We already know boutique fitness is booming – and Sweat 2018 was proof that high-end fitness is here to stay.
Earlier this year, The Guardian published an article called ‘Pounds to shed: the rise of the luxury workout’. I felt conflicted about the piece on a number of levels.
Yes, in general, boutique fitness classes are more expensive. This is pretty well recognised. But the rise in boutique fitness users was attributed to the growing number of people having more ‘money and energy to burn’. This explanation is reductive. It fails to contextualise the boom of the boutique fitness sector within the wider growth of health and fitness in the UK as a whole. And this growth in turn shows that people are beginning to prioritise physical activity and make lifestyle changes to improve their health and wellbeing.
It also assumes that all consumers of boutique fitness are ‘cash-rich’. Again, I’m not denying that a larger portion of boutique studio users will be wealthier, but it’s ignoring the possibility that people from a variety of economic backgrounds are willing to invest more in their fitness as their priorities change.
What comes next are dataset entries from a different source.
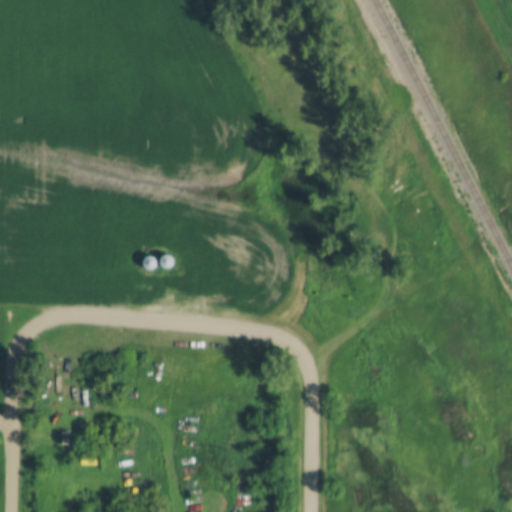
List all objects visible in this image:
railway: (442, 133)
railway: (425, 172)
road: (151, 321)
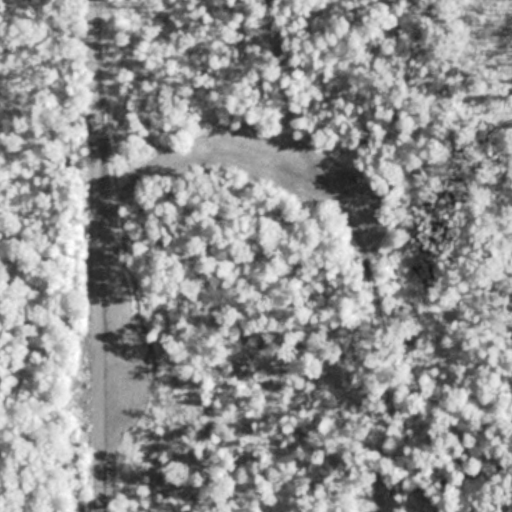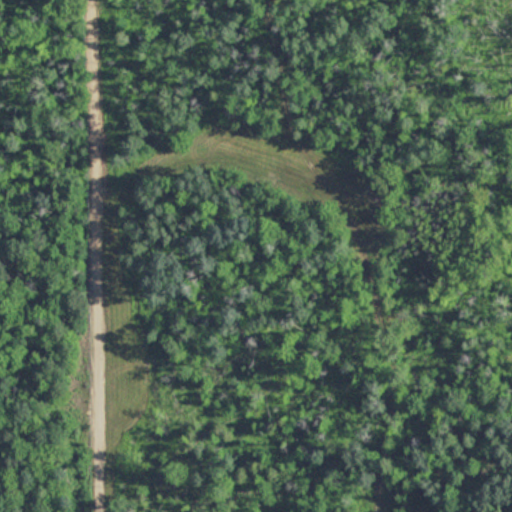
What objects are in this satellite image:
park: (44, 47)
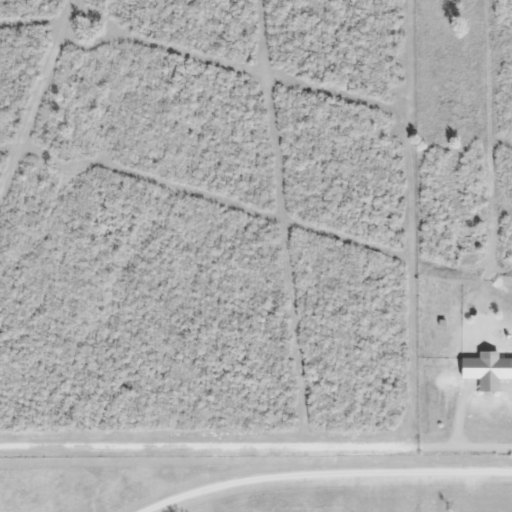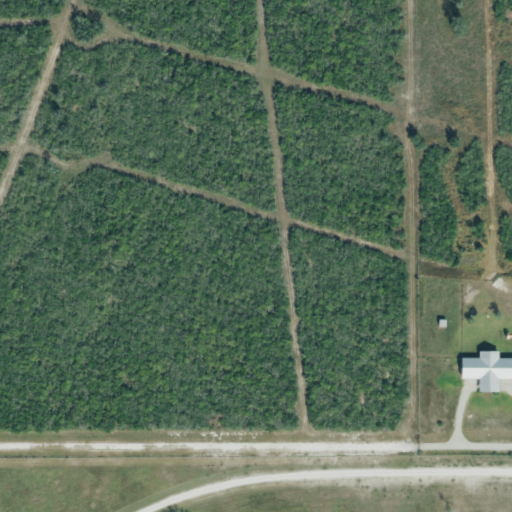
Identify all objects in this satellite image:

On the whole, it suggests an impenetrable divide, a black and white distinction between luxury and low-cost fitness – making a consumer feel they have to choose one or the other. It’s almost as though people don’t have the option to use both. It also implies that the sectors, worlds apart, have nothing to learn from one another.
As a regular user of boutique fitness studios, I can testify as to why I personally keep going back. It’s not the straighteners, the ‘salubrious surroundings’ or the swanky shampoo (although these are admittedly great perks). It’s about feeling part of a community. It’s about seeing familiar faces and knowing the personal trainers remember your name. It’s about an open atmosphere that offers a personal workout experience.
The fantastic thing is that I’ve experienced this in a large chain gym too. One trainer in particular delivers about a million classes every week and still remembers people’s names. She still stops to ask how her group members are doing in the changing rooms. And her classes are always the most packed.
Maybe it’s not about having money to burn. Maybe it’s about feeling part of a community, one that’s built on physical activity and shared goals.
Evidence suggests that physical activity can do wonders for community cohesion. Perhaps one way towards shaping an active community would be to build communities from within: among the people who are already active in gyms, clubs, centres and studios across the UK. Because let’s face it: fostering connections with real people is the best way to promote leading an active lifestyle.